= THE PROBLEM =
Please copy the listing below word for word, from its start through the line containing "Shows: **7:31:25**", including that line, and leave out the pictures.

_ _ _ _

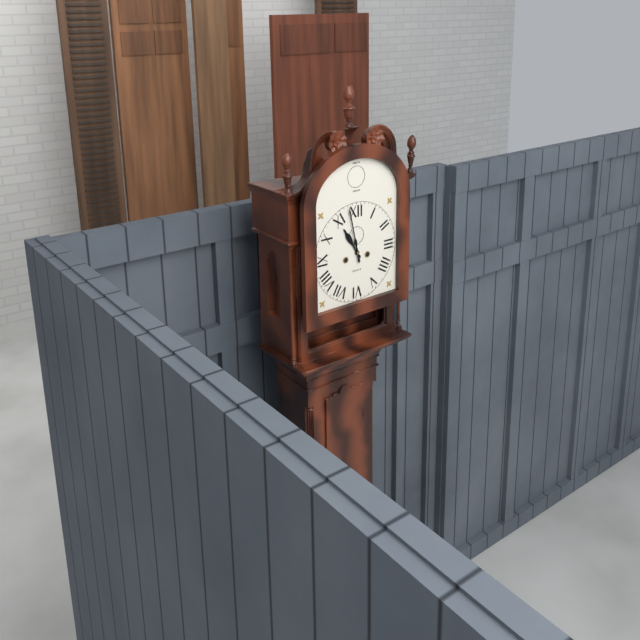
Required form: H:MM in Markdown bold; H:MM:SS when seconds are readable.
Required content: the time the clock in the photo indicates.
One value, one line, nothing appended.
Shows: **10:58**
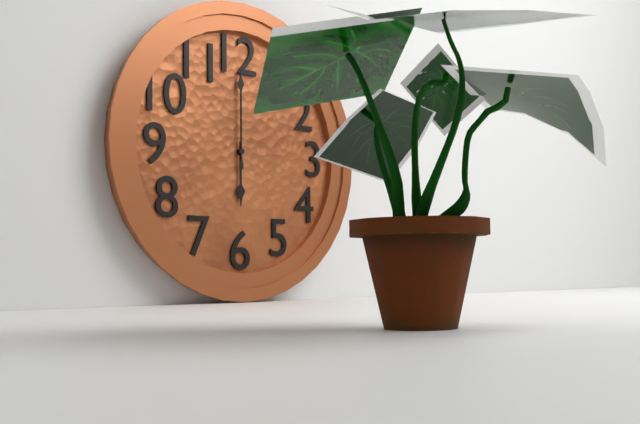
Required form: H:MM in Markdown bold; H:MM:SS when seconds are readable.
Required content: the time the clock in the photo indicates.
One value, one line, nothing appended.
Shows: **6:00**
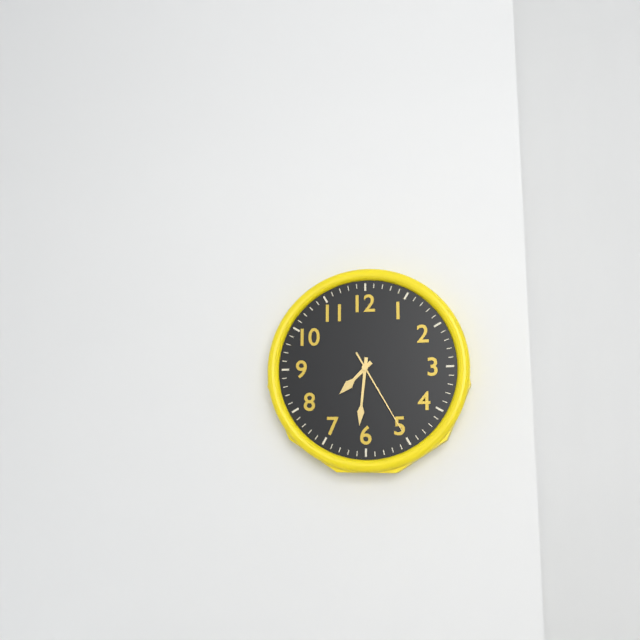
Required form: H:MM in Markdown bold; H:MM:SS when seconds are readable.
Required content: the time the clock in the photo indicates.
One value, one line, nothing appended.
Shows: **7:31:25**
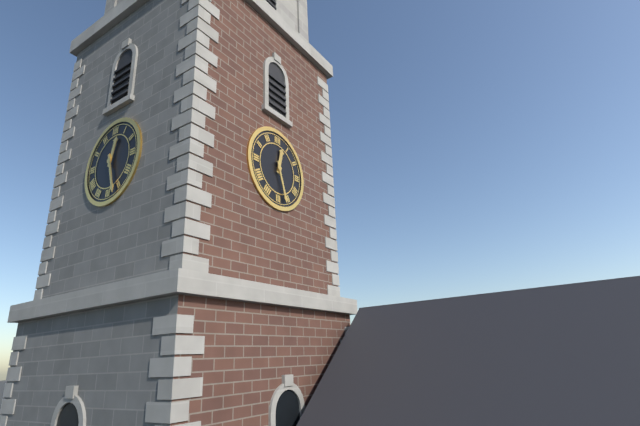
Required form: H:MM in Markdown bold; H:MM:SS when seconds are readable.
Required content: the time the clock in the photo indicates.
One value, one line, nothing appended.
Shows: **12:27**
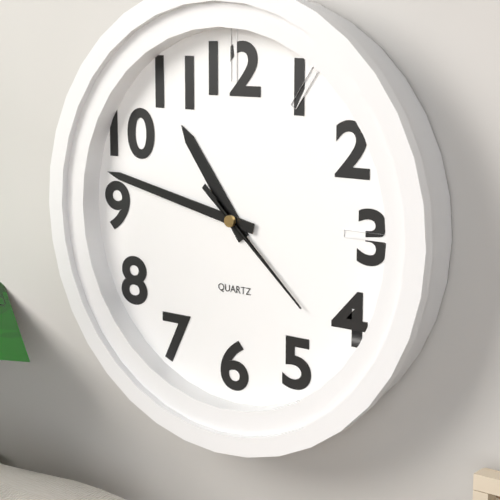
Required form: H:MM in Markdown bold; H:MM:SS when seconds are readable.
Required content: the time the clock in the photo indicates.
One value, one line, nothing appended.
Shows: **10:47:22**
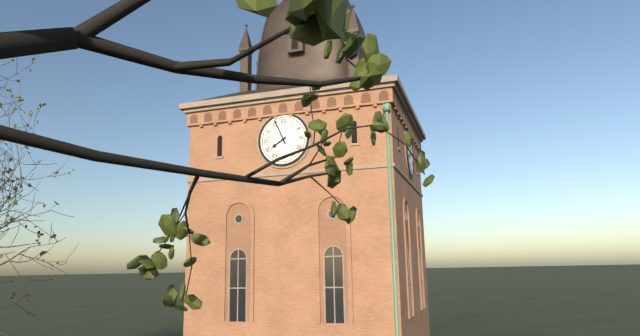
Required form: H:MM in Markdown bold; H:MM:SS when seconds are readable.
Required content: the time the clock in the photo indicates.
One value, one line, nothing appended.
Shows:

_ _ _ _

= OUTPUT =
Required form: H:MM in Markdown bold; H:MM:SS when seconds are readable.
Required content: the time the clock in the photo indicates.
One value, one line, nothing appended.
Shows: **10:58**
Required form: H:MM in Markdown bold; H:MM:SS when seconds are readable.
Required content: the time the clock in the photo indicates.
One value, one line, nothing appended.
Shows: **6:00**
Required form: H:MM in Markdown bold; H:MM:SS when seconds are readable.
Required content: the time the clock in the photo indicates.
One value, one line, nothing appended.
Shows: **7:31:25**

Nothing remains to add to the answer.